A frustrated writer, an institutionalised woman, an eccentric and at once a notorious and captivating figure of 20th century Australia, Bee Miles is fascinatingly detailed in Rose Ellis’ meticulously researched biography.
Born into an affluent Sydney family, Bee Miles grew up in a milieu of rationalism. Her father taught her to distrust authority, which may have backfired as Miles did not trust his own. She wrote poetry about her commitment to atheism and got in trouble at school in the 1920s for her views on conscription and Australia’s defeat at Gallipoli.

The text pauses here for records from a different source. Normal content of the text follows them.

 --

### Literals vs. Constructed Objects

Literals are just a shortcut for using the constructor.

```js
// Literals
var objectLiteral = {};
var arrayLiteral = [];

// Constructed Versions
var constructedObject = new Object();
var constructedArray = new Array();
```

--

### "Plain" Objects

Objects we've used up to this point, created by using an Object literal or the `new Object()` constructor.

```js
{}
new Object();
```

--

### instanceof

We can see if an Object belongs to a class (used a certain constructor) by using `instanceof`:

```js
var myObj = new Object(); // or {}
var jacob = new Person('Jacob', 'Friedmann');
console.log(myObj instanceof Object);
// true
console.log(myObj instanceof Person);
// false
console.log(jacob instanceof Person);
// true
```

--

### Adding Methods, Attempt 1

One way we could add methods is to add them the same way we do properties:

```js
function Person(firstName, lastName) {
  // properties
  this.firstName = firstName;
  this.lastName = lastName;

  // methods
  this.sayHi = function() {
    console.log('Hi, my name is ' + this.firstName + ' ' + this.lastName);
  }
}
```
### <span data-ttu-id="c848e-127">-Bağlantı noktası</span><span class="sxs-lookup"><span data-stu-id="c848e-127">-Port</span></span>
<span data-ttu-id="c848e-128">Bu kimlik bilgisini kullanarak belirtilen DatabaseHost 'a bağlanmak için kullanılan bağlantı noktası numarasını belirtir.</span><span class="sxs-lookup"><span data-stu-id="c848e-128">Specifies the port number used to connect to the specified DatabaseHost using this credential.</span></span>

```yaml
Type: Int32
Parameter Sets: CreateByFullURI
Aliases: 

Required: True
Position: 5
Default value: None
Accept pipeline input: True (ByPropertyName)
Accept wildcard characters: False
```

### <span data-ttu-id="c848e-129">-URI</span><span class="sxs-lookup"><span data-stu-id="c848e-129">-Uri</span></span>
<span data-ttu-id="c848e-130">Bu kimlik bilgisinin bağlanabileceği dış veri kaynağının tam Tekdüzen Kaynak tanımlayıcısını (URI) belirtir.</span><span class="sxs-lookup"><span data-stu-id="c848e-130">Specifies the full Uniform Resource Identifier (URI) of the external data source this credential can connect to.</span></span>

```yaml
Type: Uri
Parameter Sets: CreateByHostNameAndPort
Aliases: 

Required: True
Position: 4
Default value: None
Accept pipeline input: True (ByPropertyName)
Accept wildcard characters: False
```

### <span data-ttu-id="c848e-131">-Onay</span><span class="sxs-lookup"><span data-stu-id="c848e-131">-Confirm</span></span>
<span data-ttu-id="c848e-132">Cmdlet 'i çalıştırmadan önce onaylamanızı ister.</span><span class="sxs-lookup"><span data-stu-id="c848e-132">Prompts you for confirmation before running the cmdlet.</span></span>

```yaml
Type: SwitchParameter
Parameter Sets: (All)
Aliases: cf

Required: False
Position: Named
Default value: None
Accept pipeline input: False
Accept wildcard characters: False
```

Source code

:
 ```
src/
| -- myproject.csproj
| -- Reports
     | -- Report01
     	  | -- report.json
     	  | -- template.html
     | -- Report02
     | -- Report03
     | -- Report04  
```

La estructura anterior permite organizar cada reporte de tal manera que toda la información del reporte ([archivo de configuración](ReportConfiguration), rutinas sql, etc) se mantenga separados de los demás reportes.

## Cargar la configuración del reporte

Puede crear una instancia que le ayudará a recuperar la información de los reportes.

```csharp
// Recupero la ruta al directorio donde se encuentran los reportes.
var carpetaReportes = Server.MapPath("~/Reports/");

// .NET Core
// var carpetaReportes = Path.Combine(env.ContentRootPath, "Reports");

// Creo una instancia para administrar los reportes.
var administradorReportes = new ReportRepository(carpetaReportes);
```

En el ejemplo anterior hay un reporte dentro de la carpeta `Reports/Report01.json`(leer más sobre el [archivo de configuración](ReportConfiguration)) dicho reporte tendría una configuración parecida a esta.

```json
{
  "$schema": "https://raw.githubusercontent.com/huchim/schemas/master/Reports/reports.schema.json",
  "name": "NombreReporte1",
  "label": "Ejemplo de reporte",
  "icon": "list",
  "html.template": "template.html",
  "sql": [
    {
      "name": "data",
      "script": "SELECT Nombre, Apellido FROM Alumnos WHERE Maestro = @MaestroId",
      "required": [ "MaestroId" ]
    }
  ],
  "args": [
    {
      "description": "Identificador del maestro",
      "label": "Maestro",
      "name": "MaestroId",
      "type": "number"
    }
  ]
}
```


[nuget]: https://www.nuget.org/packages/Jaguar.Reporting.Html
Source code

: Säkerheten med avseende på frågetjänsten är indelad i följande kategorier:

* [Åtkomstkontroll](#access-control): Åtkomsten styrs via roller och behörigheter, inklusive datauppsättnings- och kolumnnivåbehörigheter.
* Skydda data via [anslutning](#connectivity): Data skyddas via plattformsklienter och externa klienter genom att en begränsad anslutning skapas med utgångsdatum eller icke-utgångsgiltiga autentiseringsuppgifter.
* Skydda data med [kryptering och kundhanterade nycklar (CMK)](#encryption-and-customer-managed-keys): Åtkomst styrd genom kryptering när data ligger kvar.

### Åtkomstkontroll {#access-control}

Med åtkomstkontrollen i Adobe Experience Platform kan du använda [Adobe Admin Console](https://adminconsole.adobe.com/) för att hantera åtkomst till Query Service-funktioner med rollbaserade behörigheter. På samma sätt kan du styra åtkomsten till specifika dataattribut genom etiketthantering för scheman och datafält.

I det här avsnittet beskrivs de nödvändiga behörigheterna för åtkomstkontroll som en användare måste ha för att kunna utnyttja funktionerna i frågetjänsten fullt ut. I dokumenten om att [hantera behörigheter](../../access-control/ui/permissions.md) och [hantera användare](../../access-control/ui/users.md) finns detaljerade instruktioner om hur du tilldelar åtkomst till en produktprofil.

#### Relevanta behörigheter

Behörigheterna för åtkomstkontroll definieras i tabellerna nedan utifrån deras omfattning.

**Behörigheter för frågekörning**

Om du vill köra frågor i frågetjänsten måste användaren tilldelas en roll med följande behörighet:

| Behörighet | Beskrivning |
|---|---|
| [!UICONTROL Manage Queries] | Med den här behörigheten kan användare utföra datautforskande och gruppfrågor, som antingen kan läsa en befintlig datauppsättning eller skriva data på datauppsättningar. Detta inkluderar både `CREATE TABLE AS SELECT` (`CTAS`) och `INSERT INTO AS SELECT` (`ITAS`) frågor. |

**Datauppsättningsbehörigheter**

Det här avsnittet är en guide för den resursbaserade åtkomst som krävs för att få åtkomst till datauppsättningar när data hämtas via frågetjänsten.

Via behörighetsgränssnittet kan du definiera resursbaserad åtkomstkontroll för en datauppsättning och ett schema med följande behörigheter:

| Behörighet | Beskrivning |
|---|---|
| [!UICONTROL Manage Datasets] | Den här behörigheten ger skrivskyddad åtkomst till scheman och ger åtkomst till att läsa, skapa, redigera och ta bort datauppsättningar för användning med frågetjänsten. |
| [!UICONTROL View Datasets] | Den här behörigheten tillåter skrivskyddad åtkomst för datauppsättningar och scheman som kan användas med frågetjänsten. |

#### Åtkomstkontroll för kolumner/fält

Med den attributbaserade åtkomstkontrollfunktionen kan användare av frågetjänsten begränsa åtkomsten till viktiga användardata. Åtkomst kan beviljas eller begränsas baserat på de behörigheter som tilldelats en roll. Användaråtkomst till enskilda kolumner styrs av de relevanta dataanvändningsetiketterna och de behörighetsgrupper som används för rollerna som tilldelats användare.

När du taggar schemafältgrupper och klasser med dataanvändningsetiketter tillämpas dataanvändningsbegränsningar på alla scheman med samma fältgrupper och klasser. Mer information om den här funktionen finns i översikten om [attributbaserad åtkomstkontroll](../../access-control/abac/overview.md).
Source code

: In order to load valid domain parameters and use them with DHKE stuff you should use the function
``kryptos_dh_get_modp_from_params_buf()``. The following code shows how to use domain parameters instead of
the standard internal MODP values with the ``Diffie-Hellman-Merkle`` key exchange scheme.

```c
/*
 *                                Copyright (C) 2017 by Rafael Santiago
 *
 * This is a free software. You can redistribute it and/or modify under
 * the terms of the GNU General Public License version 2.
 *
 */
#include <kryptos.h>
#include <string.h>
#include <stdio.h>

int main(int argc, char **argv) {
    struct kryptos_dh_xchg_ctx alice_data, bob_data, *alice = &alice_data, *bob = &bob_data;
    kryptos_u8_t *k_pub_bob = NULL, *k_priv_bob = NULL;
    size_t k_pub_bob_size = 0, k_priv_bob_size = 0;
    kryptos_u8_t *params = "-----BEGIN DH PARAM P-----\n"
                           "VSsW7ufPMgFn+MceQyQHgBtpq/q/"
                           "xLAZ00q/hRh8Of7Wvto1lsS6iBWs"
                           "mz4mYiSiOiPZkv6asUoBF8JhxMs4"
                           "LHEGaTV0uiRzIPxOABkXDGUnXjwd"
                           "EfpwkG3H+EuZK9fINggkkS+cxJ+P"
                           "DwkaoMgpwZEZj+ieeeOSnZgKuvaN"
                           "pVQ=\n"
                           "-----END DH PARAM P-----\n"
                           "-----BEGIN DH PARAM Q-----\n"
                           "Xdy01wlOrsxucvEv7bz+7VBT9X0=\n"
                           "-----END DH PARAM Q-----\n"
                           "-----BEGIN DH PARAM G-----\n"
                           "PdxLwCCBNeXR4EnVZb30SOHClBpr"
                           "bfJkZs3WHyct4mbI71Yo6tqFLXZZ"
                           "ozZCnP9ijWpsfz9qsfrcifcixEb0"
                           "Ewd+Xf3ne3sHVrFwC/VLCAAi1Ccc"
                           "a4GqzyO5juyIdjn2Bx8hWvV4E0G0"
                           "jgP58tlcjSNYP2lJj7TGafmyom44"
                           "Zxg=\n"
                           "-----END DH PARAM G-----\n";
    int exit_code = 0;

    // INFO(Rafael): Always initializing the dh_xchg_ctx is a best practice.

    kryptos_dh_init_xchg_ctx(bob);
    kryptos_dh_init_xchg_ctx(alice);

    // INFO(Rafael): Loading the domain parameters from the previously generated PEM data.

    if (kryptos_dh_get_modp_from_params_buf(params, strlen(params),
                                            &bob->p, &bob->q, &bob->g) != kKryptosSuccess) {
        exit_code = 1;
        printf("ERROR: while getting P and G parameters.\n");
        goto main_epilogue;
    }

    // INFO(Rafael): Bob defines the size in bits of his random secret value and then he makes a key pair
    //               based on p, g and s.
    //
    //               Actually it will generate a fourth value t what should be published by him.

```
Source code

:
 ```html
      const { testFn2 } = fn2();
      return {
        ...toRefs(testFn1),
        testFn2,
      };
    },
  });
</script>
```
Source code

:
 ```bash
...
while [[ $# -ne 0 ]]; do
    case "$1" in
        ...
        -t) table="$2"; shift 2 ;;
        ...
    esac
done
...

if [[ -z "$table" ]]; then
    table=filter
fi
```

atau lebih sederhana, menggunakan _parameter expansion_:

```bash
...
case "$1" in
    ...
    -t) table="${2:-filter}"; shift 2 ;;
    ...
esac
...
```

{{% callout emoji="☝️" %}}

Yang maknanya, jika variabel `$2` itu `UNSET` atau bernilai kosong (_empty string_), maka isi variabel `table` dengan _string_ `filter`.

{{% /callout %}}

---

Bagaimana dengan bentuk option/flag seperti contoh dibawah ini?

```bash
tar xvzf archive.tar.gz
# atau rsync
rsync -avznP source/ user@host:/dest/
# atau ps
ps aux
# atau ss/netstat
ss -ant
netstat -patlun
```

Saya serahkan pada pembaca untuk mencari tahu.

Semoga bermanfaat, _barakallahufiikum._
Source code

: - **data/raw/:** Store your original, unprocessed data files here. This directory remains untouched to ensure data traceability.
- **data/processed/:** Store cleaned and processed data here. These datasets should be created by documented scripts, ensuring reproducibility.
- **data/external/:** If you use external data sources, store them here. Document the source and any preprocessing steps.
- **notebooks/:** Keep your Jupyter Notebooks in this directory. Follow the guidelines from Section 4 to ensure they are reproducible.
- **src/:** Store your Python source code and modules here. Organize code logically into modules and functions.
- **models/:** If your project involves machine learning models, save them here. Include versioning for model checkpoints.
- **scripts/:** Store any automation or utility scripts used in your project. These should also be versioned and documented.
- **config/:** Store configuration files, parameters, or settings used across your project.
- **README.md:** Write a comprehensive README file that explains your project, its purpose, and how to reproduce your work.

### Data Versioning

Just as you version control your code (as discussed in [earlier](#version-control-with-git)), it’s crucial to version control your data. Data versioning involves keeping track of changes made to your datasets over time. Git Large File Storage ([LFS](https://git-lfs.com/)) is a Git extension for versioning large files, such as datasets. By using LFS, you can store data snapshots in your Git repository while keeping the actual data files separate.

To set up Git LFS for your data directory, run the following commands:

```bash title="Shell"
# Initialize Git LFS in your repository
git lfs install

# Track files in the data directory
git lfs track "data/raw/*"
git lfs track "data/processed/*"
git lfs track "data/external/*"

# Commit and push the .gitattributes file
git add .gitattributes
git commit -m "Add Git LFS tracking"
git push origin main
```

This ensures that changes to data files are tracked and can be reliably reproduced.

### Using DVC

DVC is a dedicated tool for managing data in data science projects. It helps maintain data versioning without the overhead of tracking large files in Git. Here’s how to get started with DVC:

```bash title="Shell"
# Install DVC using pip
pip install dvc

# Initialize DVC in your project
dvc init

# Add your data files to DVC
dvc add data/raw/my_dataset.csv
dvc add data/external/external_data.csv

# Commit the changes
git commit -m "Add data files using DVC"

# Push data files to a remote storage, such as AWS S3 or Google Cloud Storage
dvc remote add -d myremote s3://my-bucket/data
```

In her late teens, Miles became sick with a condition known as encephalitis lethargica, obscure today but epidemic at the time. She was cleared to study at university, but soon after forged a life in and out of psychiatric facilities and prison. She would jump on and off moving trams, hitchhike rides around the country, and get into scuffles with taxi drivers. She was supported on a tiny allowance upon her father’s death (much less than her siblings got in the will), and money she could make via gambling and Shakespeare recitals. She was homeless, though never without books, throughout most of her adult life.
The story of Bee Miles is also a cultural history that traces attitudes towards women, mental health and the ways we define “acceptable behaviour”. Miles was a woman who was bashed by her father for not pointing his mug handle at the correct angle towards him, a woman who was ordered to pay a fine for poking her tongue out at a lorry driver, a woman who sued her father for beating her and who was, in turn, sued by him for insulting him and being annoying, a woman declared “insane” for tram fare evasion and having a messy bedroom. Ellis crafts a picture of Miles that is vivid and resilient, strikingly joyful – a woman who can’t help being herself amid the condemnation of her family, doctors and judges.
From her depth of research into her protagonist’s life, Ellis questions the reasoning of those that would detain her. Twentieth century psychiatry blamed Miles for her inability to capitulate to social standards and “parental control”, diagnosing her with “congenital moral defect”. Meanwhile, the myth that circulated in the press was that Miles over-studied herself to madness. Ellis points to the issues of a repressive society, a difficult father and her encephalitis (which can result in long-term impulsivity) as more likely causes. This results in a deeper, more nuanced account that embraces Miles for the person she was.